Je fis quelques pas. Une angoisse aiguë me cloua sur le sol.

Chez moi le besoin détermine le génie.

J’avisai un magasin superbe, sur les glaces duquel luisaient, en lettres d’or, ces mots : Albert Fox, chimist and druggist.

 

J’aime beaucoup les pharmacies anglaises à cause de l’extrême diversité des objets qu’on y vend, petites éponges, grosses éponges, cravates, jarretières, éponges moyennes, etc.

J’entrai résolument.

— Good evening, sir.

— Good evening, sir.

— Monsieur, continuai-je en l’idiome de Shakespeare, je crois bien que j’ai le diabète…

— Oh ! reprit le chemist dans la même langue.

— Yes, sir, et je voudrais m’en assurer.

— La chose est tout à fait simple, sir.

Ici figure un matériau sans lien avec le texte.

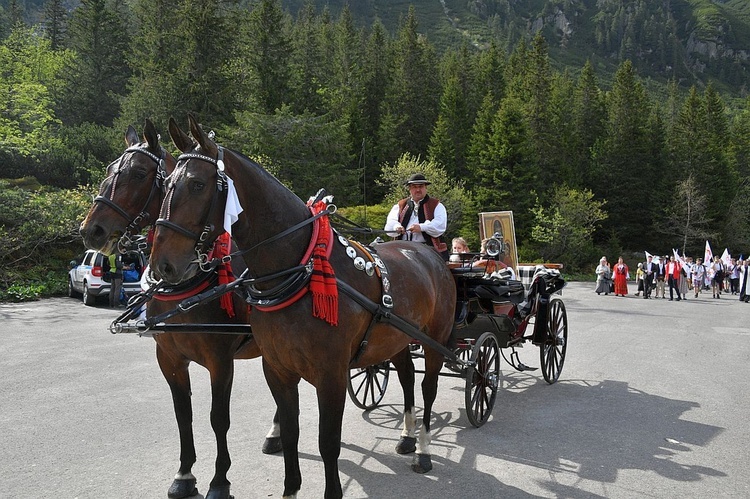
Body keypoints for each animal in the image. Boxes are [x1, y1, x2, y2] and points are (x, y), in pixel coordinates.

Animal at [79, 121, 280, 499]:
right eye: (111, 170)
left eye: (138, 173)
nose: (91, 230)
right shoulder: (169, 358)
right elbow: (182, 414)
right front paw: (185, 474)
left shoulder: (221, 360)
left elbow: (218, 418)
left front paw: (220, 480)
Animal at [151, 115, 458, 499]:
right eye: (165, 185)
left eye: (196, 184)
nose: (162, 265)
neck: (300, 268)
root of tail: (426, 251)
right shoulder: (277, 369)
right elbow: (292, 434)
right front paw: (290, 486)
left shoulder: (330, 374)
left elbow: (328, 442)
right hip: (398, 339)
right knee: (405, 376)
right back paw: (406, 436)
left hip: (435, 340)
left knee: (428, 387)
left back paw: (424, 450)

Il n’y a qu’à analyser votre… do you understand ?

— Of course, I do.

Et pour que je lui livrasse l’échantillon nécessaire, il me fit passer dans un petit laboratoire, me remit un flacon de cristal surmonté d’un confortable entonnoir.

Quelques secondes, et le flacon de cristal semblait un bloc de topaze.

Je me rappelle même ce détail, — si je le note, ce n’est pas pour me vanter, car je suis le premier à trouver la chose dégoûtante, — le flacon étant un peu exigu, je dus épancher l’excédent de topaze dans quelque chose de noir qui mijotait sur le feu.

Sur l’assurance que mon analyse serait scrupuleusement exécutée, je me retirai, promettant d’en revenir chercher le résultat le lendemain à la même heure.

— Good night, sir.

— Bonsoir, mon vieux.

Le lendemain, à la même heure, le steamer Pétrel cinglait vers Calais, recélant en sa carène un grand jeune homme blond très distingué qui s’amusait joliment.

C’est égal, si jamais je deviens réellement diabétique, je croirai que c’est le dieu des english chemists qui se venge.

Source : Alphonse Allais. À se tordre : histoires chatnoiresques, Paul Ollendorff, 1891.